### WHAT IS NEEDED
In the listing that follows, the lines starting at the one containing "left hip: (719, 374)" and ending at the one containing "left ankle: (240, 624)" are to be returned exactly, both boundary lines included, and no others.

### SOURCE MATERIAL
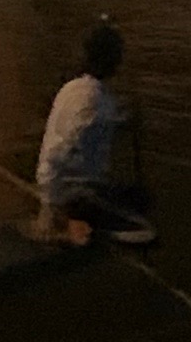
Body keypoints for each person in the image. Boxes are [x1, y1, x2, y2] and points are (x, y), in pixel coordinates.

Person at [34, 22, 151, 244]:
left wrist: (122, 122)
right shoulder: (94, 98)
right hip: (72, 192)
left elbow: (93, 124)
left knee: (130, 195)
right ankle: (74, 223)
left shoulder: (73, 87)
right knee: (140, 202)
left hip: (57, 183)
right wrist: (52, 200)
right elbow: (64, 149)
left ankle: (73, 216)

* * *

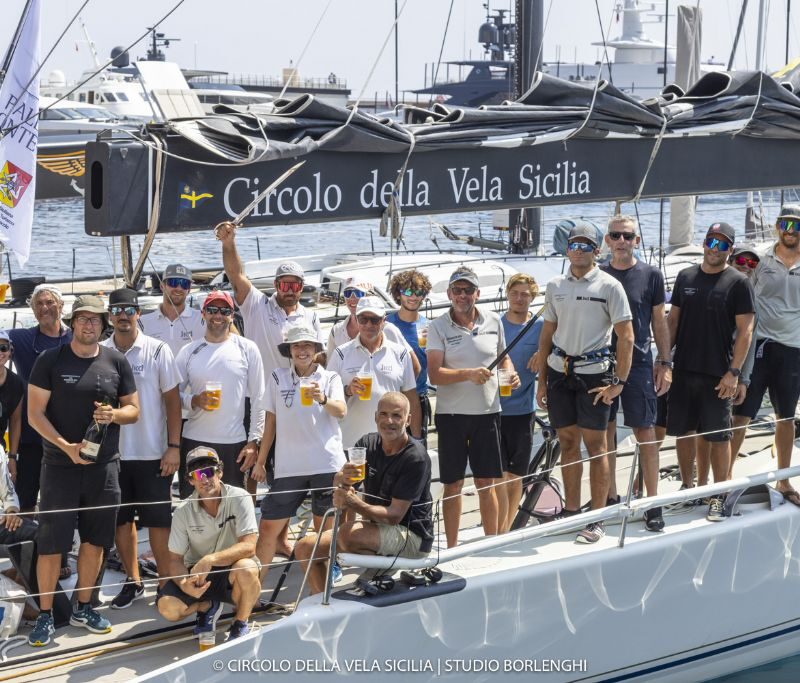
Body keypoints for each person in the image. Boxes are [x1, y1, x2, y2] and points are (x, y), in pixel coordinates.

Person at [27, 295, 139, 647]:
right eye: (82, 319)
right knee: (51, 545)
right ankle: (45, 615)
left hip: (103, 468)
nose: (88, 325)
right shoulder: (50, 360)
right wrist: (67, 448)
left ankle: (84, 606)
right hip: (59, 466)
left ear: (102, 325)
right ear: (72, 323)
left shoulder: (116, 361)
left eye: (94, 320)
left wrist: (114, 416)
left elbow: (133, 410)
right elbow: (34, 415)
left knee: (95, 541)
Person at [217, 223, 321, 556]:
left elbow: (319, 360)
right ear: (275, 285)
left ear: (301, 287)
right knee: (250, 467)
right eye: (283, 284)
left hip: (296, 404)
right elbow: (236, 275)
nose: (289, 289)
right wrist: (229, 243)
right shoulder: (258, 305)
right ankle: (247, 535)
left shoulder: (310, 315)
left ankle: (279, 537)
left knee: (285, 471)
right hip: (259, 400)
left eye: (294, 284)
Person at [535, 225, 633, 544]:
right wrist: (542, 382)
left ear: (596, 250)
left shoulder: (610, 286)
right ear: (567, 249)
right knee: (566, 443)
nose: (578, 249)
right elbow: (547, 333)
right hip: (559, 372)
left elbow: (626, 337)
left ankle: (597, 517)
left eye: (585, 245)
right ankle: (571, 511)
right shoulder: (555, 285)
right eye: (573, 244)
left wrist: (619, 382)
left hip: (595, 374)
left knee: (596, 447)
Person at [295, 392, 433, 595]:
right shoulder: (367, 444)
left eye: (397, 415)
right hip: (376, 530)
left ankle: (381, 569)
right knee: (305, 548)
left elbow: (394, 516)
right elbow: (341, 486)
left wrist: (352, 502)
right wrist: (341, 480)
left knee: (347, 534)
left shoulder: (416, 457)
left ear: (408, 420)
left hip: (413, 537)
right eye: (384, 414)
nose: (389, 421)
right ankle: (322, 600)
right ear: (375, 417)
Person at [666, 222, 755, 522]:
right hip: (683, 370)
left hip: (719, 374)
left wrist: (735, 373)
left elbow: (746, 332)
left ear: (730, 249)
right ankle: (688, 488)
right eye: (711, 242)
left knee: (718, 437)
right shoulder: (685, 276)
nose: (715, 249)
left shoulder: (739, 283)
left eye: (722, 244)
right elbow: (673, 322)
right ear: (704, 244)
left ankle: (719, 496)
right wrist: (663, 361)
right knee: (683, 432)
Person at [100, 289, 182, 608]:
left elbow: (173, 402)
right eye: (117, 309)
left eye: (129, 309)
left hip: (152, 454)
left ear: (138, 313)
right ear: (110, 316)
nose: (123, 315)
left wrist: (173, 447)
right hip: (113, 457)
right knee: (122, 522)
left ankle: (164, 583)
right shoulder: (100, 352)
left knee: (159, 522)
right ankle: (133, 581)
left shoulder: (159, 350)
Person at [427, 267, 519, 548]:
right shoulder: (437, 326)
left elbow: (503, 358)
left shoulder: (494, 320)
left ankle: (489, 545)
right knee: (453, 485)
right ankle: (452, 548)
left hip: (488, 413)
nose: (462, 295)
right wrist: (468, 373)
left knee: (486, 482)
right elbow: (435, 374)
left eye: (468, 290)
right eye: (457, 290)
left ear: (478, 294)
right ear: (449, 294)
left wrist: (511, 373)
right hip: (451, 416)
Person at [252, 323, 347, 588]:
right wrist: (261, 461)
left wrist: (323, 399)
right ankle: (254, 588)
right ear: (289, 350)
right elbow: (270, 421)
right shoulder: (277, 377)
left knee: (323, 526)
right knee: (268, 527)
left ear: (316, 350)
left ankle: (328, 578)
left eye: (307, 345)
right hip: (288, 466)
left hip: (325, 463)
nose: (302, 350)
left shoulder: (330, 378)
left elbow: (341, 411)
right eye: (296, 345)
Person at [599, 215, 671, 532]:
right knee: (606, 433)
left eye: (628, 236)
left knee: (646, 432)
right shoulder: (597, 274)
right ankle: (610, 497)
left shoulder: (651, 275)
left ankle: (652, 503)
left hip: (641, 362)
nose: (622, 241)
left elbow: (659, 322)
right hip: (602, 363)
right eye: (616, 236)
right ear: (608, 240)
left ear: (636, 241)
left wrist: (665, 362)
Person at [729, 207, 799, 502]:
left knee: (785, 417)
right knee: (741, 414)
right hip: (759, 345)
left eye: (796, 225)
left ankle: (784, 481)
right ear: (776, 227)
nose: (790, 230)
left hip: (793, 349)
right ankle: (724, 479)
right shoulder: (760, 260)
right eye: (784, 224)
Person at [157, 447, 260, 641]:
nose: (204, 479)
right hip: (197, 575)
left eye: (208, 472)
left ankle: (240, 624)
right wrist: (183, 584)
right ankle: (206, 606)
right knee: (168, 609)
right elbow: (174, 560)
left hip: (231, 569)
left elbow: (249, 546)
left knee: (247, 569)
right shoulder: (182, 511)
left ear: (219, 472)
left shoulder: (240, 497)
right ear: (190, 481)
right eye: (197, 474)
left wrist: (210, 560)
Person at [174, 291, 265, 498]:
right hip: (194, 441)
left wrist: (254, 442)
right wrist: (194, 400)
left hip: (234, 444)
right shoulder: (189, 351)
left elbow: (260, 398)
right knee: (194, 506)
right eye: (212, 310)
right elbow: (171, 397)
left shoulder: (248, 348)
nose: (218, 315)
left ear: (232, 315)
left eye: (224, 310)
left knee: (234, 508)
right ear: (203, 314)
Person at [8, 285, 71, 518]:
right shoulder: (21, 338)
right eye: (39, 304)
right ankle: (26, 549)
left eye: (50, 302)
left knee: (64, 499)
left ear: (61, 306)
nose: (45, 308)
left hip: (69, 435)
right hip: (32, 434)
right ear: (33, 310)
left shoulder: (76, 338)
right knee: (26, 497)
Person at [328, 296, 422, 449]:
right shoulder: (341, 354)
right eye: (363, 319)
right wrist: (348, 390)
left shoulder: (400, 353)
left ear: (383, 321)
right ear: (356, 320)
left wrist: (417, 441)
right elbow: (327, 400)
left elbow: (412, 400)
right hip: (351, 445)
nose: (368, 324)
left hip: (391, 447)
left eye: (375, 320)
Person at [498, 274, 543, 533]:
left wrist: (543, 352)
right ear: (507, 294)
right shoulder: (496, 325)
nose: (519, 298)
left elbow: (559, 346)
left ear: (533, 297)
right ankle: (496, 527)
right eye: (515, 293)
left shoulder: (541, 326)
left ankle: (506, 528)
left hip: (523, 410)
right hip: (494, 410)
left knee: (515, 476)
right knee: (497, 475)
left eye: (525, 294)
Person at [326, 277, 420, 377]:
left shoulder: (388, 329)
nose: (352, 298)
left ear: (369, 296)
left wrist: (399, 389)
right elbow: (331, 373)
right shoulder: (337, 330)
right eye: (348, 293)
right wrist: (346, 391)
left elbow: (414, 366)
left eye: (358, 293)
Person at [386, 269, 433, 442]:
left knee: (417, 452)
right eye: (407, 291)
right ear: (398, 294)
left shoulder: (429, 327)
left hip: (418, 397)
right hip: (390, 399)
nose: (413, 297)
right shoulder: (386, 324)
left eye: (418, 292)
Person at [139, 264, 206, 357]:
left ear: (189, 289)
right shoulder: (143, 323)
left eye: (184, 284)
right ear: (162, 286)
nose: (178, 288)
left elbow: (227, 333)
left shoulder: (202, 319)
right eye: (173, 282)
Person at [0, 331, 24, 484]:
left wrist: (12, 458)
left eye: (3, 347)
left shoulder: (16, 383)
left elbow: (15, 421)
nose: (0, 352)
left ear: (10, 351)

...

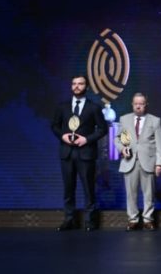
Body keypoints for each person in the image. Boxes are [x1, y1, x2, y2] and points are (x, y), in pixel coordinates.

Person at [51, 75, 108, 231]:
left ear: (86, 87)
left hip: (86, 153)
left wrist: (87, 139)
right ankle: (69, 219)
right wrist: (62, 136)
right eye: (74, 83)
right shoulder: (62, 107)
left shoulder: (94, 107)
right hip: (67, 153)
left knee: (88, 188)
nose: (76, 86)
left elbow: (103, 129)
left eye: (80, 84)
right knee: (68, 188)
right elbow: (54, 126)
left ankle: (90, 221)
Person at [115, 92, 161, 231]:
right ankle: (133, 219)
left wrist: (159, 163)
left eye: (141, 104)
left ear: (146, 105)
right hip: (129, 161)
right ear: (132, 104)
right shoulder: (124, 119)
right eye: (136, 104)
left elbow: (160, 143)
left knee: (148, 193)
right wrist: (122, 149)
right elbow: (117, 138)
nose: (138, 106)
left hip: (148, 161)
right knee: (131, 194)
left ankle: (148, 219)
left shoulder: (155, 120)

### FINAL ANSWER
left hip: (719, 374)
left wrist: (735, 373)
left elbow: (746, 332)
left ear: (730, 249)
right ankle: (688, 488)
right eye: (711, 242)
left knee: (718, 437)
right shoulder: (685, 276)
nose: (715, 249)
left shoulder: (739, 283)
left eye: (722, 244)
right elbow: (673, 322)
right ear: (704, 244)
left ankle: (719, 496)
right wrist: (663, 361)
right knee: (683, 432)
Person at [100, 289, 182, 608]:
left elbow: (173, 402)
right eye: (117, 309)
left eye: (129, 309)
left hip: (152, 454)
left ear: (138, 313)
right ear: (110, 316)
nose: (123, 315)
left wrist: (173, 447)
right hip: (113, 457)
right knee: (122, 522)
left ankle: (164, 583)
right shoulder: (100, 352)
left knee: (159, 522)
right ankle: (133, 581)
left shoulder: (159, 350)
Person at [427, 267, 519, 548]:
right shoulder: (437, 326)
left elbow: (503, 358)
left shoulder: (494, 320)
left ankle: (489, 545)
right knee: (453, 485)
right ankle: (452, 548)
left hip: (488, 413)
nose: (462, 295)
right wrist: (468, 373)
left knee: (486, 482)
right elbow: (435, 374)
left eye: (468, 290)
right eye: (457, 290)
left ear: (478, 294)
right ear: (449, 294)
left wrist: (511, 373)
right hip: (451, 416)
Person at [252, 323, 347, 588]:
right wrist: (261, 461)
left wrist: (323, 399)
right ankle: (254, 588)
right ear: (289, 350)
right elbow: (270, 421)
right shoulder: (277, 377)
left knee: (323, 526)
right knee: (268, 527)
left ear: (316, 350)
left ankle: (328, 578)
left eye: (307, 345)
right hip: (288, 466)
left hip: (325, 463)
nose: (302, 350)
left shoulder: (330, 378)
left elbow: (341, 411)
right eye: (296, 345)
Person at [599, 215, 671, 532]:
right knee: (606, 433)
left eye: (628, 236)
left knee: (646, 432)
right shoulder: (597, 274)
right ankle: (610, 497)
left shoulder: (651, 275)
left ankle: (652, 503)
left hip: (641, 362)
nose: (622, 241)
left elbow: (659, 322)
right hip: (602, 363)
right eye: (616, 236)
right ear: (608, 240)
left ear: (636, 241)
left wrist: (665, 362)
Person at [729, 207, 799, 502]:
left knee: (785, 417)
right knee: (741, 414)
right hip: (759, 345)
left eye: (796, 225)
left ankle: (784, 481)
right ear: (776, 227)
nose: (790, 230)
left hip: (793, 349)
right ankle: (724, 479)
right shoulder: (760, 260)
right eye: (784, 224)
Person at [157, 447, 260, 641]:
nose: (204, 479)
right hip: (197, 575)
left eye: (208, 472)
left ankle: (240, 624)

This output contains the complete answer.